PROBLEM DETAILS:
In the text on Carrie Buck, copy word for word the passage that opens with the words "Monday, April 20, 2009" and closes with "in history class.".

EXERCISE TEXT:
··········

Monday, April 20, 2009

Carrie Buck: Someone Who Matters

One of the stories that Jonathan Mooney tells in his book, The Short Bus: A Journey Beyond Normal, is that of Carrie Buck. Buck is not someone that he talks to, but a significant figure in history. While Mooney is traveling through Virginia, he attempts to find the state memorial to Buck, but finds out that it is not included in the guidebook of state monuments and that the staff at the historical information center have no clue about its location. This is not surprising; I don’t think very many people know about her. I know I didn’t. Another important lesson rarely included in history class.

Remember our unfortunate history related to how we treated those with cognitive disabilities? We had the sad unfortunate mistreatment at places like Willowbrook, but Buck depicts another, related, but slightly different area of our history – eugenics. This movement sought to eliminate people who were considered “defective.” Think this only happened in other countries and not here? Wrong. This movement was founded in Darwinism and sought to eliminate reproduction of such individuals, including those with developmental disabilities. Mooney points out that at one time there were eugenics departments at many US universities. In addition, at one point 28 states had involuntary sterilization laws for those in state-run institutions for the “insane, epileptic, and feebleminded.”

··········

EXTRACTED INFORMATION:
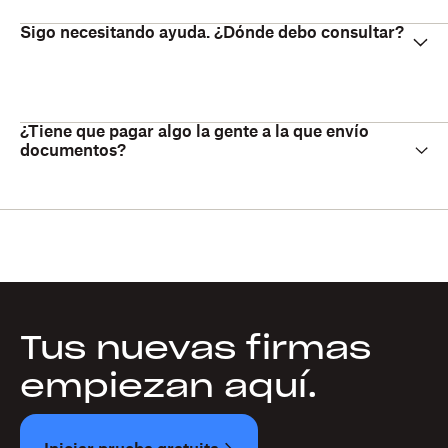
Sigo necesitando ayuda. ¿Dónde debo consultar?
¿Tiene que pagar algo la gente a la que envío
documentos?
Tus nuevas firmas
empiezan aquí.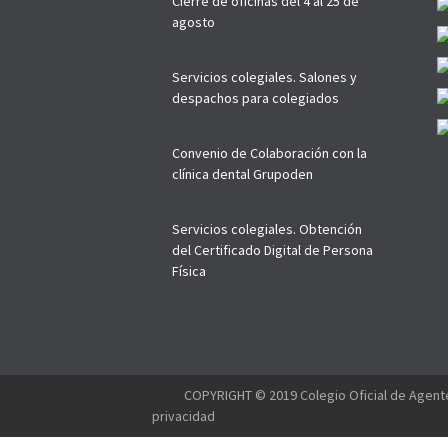
Cierre de oficinas del 4 al 25 de
agosto
Servicios colegiales. Salones y
despachos para colegiados
Convenio de Colaboración con la
clínica dental Grupoden
Servicios colegiales. Obtención
del Certificado Digital de Persona
Física
--------
COPYRIGHT © 2019 Colegio Oficial de Agente
privacidad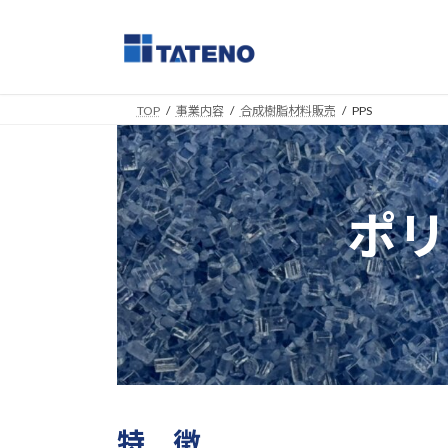
コ
ナ
ン
ビ
テ
ゲ
ン
ー
ツ
シ
TOP
事業内容
合成樹脂材料販売
PPS
へ
ョ
ス
ン
キ
に
ッ
移
ポリ
プ
動
特 徴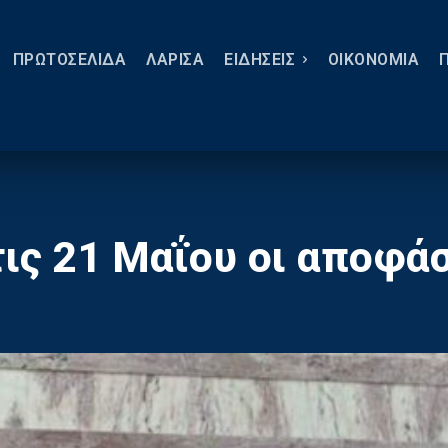
ΠΡΩΤΟΣΕΛΙΔΑ
ΛΑΡΙΣΑ
ΕΙΔΗΣΕΙΣ
ΟΙΚΟΝΟΜΙΑ
τις 21 Μαΐου οι αποφάσ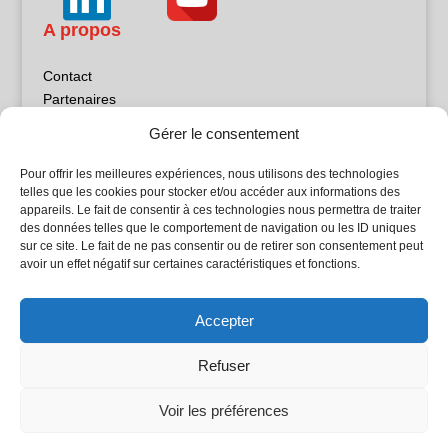
A propos
Contact
Partenaires
Publicité
Gérer le consentement
Mentions légales
Politique de confidentialité
Pour offrir les meilleures expériences, nous utilisons des technologies
Sites partenaires
telles que les cookies pour stocker et/ou accéder aux informations des
appareils. Le fait de consentir à ces technologies nous permettra de traiter
des données telles que le comportement de navigation ou les ID uniques
5Façades
sur ce site. Le fait de ne pas consentir ou de retirer son consentement peut
Atrium Patrimoine
avoir un effet négatif sur certaines caractéristiques et fonctions.
Kiosque 21
L'Atelier Bois
Accepter
Planète Bâtiment
Woodsurfer
Refuser
batijournal TV
Voir les préférences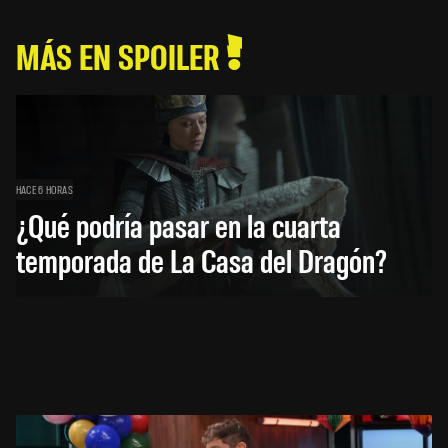
MÁS EN SPOILER
HACE 6 HORAS
¿Qué podría pasar en la cuarta
temporada de La Casa del Dragón?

··········

FINAL ANSWER:
Monday, April 20, 2009

Carrie Buck: Someone Who Matters

One of the stories that Jonathan Mooney tells in his book, The Short Bus: A Journey Beyond Normal, is that of Carrie Buck. Buck is not someone that he talks to, but a significant figure in history. While Mooney is traveling through Virginia, he attempts to find the state memorial to Buck, but finds out that it is not included in the guidebook of state monuments and that the staff at the historical information center have no clue about its location. This is not surprising; I don’t think very many people know about her. I know I didn’t. Another important lesson rarely included in history class.